I don't think these engineers devised any sort of "invisibility shield"
...match its background, like a chameleon.
Grrr...
Chameleons don't change their colors for this reason. It's a myth. Stop spreading it.
http://www.wsu.edu/DrUniverse/chamel.html
// file: mice.h
#include "frickin_lasers.h"
Yeah, that's all basically correct. I did research on annealing these metal films to try to change their optical properties (we ran into some problems with grain structures in the metal growing during the annealing process).
Most scientifically literate people probably haven't heard of plasmons because they only form when the surface of a metal is milled with a regular array of nanostructures. In this case you have an array of holes on the scale of tens to hundreds of nanometers in diameter. When there's some such repeating nanoscale structure it changes the electron energetics so that the energy to frequency ratio is similar to that of the electromagnetic spectrum, at which point light can couple with the surface electrons and form these longitudinal surface waves (I'm not a physicist yet, so some of this may be a bit shakey).
As the parent said it's these waves that can then travel through the holes milled in the surface out onto the other side, where for some reason or another, they'll reemit the energy stored in them as light. It's pretty cool because they've done tests and the light doesn't just come out of the holes. It's as if the light passes straight through the metal film. Furthermore, they know the light's not simply passing through the film, because they've also measured it and found a very slight delay due to the formation, propagation, and reemission of the plasmons.

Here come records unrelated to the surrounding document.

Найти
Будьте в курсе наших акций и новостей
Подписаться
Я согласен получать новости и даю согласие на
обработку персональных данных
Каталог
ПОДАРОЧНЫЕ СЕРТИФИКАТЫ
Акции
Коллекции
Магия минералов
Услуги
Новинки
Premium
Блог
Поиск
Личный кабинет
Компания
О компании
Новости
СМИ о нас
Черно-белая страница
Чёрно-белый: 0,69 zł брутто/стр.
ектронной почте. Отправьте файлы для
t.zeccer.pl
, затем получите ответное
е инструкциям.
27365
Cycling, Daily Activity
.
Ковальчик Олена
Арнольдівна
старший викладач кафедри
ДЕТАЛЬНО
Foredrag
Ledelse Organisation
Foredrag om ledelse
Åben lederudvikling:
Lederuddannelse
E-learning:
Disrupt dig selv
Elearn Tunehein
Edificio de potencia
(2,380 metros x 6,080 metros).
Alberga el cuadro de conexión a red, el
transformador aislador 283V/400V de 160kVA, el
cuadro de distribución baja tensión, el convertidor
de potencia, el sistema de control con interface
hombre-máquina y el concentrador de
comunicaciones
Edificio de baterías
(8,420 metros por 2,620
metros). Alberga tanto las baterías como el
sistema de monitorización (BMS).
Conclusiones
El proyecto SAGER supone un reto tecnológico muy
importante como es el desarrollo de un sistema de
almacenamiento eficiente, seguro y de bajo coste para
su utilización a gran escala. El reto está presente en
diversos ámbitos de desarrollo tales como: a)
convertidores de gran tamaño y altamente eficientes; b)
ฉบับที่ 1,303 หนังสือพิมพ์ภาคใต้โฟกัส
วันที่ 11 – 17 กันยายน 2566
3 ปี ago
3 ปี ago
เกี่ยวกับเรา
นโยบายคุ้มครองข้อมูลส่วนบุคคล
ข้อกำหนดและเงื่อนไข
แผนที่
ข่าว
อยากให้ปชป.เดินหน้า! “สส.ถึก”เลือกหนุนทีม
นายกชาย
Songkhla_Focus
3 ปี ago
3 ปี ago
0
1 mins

The story I heard about the discovery of this phenomenon is kind of amusing. Apparently an English speaking chemist wanted an array of micro wells for some polymer reaction, asked a Chinese chemist if he could do make one. The Chinese chemist thought he was crazy and said it would take six months. Due to the language barrier, the "you're crazy" bit didn't make it through, and six months later the English speaker picked it up looked through it, and said, hey, there's nothing here.
One use they're currently looking into is very specific optical filters which can be built for any wavelength. The grad student I worked with mentioned way down the line the possibility for essentially infinite resolution displays, although how that'd work isn't quite clear.